How to Use js-sys for JavaScript APIs from Rust

Web
Use `js-sys` to access JavaScript APIs by importing the specific function or object you need from the crate and calling it with `wasm-bindgen`'s `JsValue` types, ensuring your project is configured with the `wasm-bindgen` and `wasm-bindgen-macro` dependencies.

Use js-sys to access JavaScript APIs by importing the specific function or object you need from the crate and calling it with wasm-bindgen's JsValue types, ensuring your project is configured with the wasm-bindgen and wasm-bindgen-macro dependencies. This crate provides a safe, typed Rust interface to the entire JavaScript standard library, allowing you to call global functions like console.log or access DOM elements without writing unsafe FFI code manually.

First, ensure your Cargo.toml includes the necessary dependencies. You typically need wasm-bindgen for the macro and js-sys for the API bindings. If you are building a web application, you will also likely need web-sys for DOM access, though js-sys handles the core language features.

[dependencies]
wasm-bindgen = "0.2"
js-sys = "0.3"

Once dependencies are set, import the specific function you want to use from the js_sys module. For example, to log a message to the browser console, you import console and call its log_1 method. Note that js-sys functions often have specific names ending in _1, _2, etc., to indicate the number of arguments they accept, or you can use the generic call method for dynamic invocation.

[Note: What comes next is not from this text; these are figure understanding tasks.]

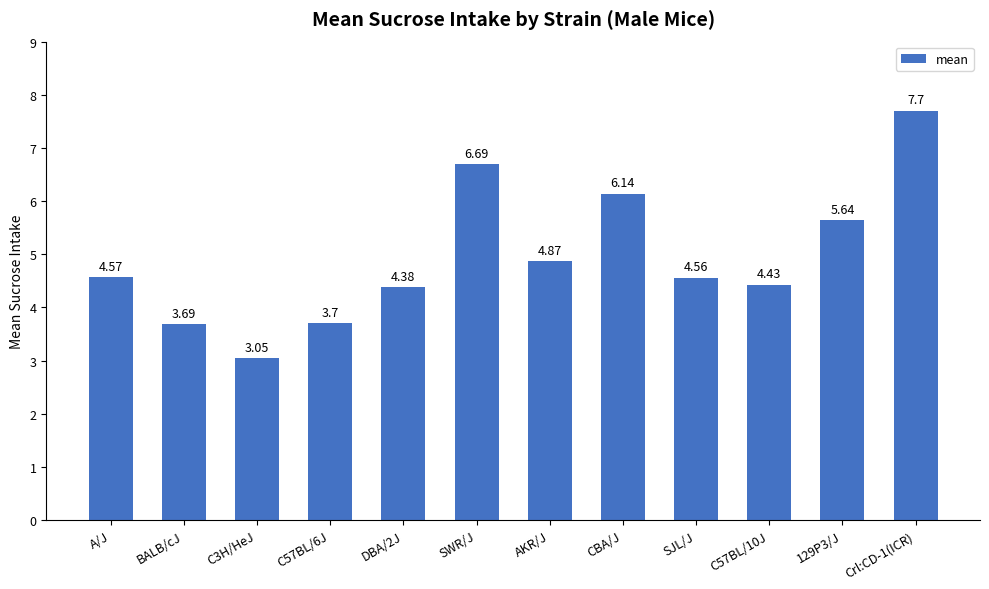

List the labels in order of value, largest first.

Crl:CD-1(ICR), SWR/J, CBA/J, 129P3/J, AKR/J, A/J, SJL/J, C57BL/10J, DBA/2J, C57BL/6J, BALB/cJ, C3H/HeJ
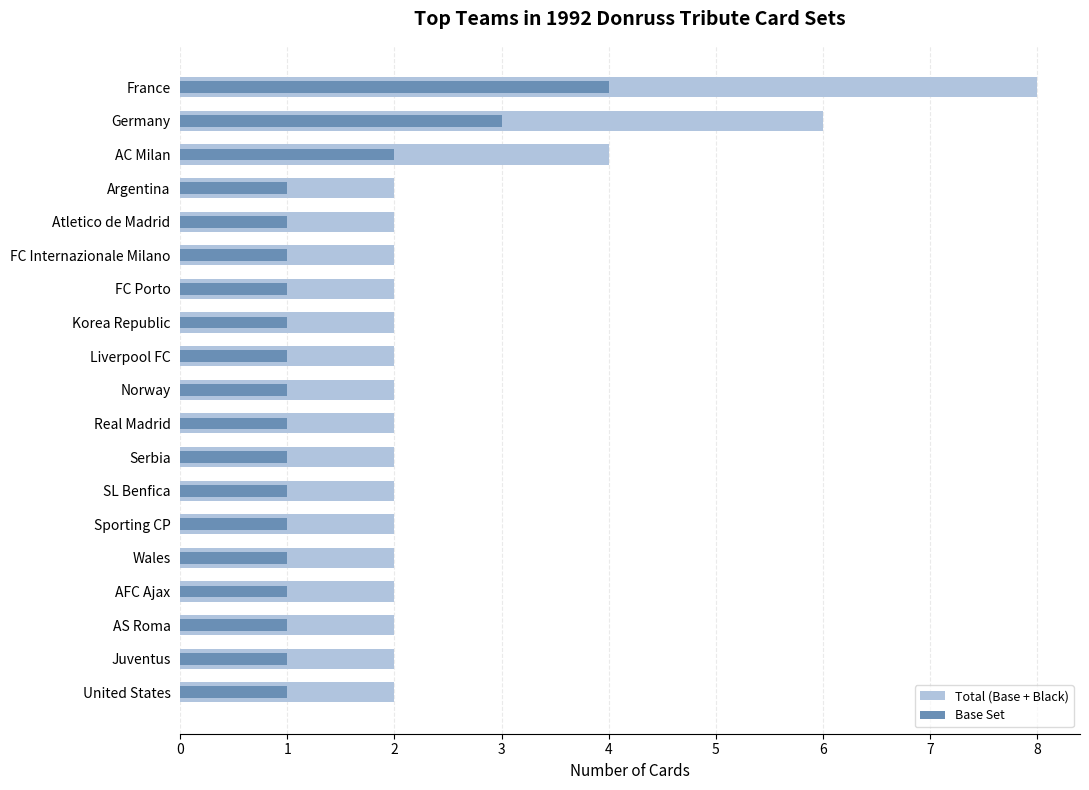

Which series has the largest range (max minus min)?

Total (Base + Black)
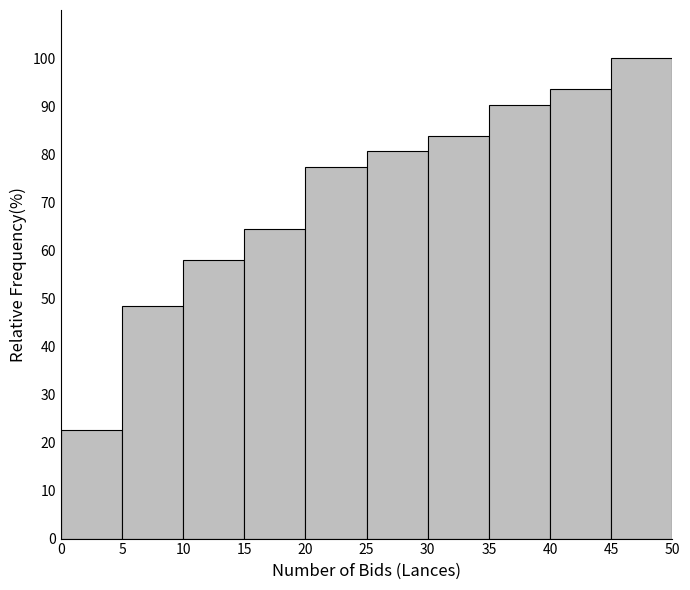

Which range on the x-axis has the tallest bar?

45 to 50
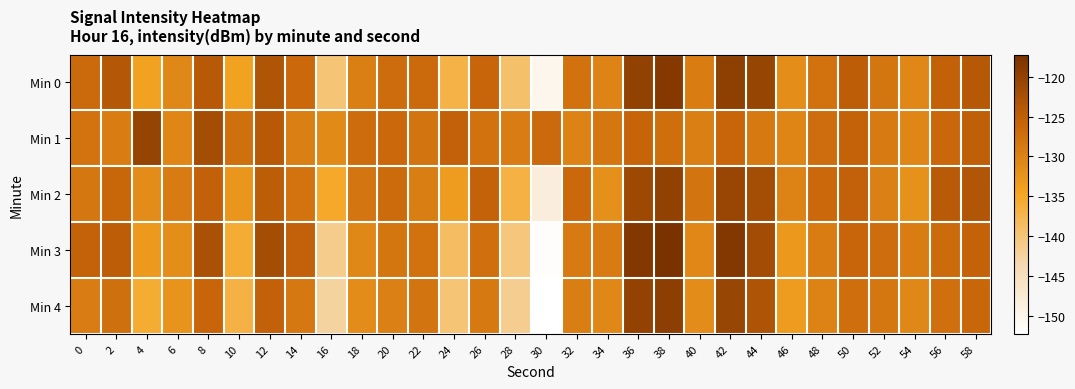

Which has a higher value, 10 or 52?

52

use wasm_bindgen::prelude::*;
use js_sys::console;

#[wasm_bindgen]
pub fn greet(name: &str) {
    // Call console.log with one argument
    console::log_1(&JsValue::from_str(&format!("Hello from Rust, {}", name)));
}

For more complex interactions, such as calling a global function that isn't explicitly defined in js-sys or accessing a property dynamically, you can use JsValue to bridge the gap. You can convert Rust types into JsValue and pass them to JavaScript functions, or retrieve results and convert them back to Rust types.

use wasm_bindgen::prelude::*;
use js_sys::Date;
use wasm_bindgen::JsCast;

#[wasm_bindgen]
pub fn get_current_time() -> f64 {
    // Create a new JavaScript Date object
    let date = Date::new_0();
    
    // Call the getTime() method on the Date object
    let time = date.get_time();
    
    time
}

Remember that js-sys functions return Result types or JsValue that must be handled carefully to avoid panicking in the browser. Always check for errors when calling functions that might fail, and ensure you are running your code in a web environment where the JavaScript runtime is available.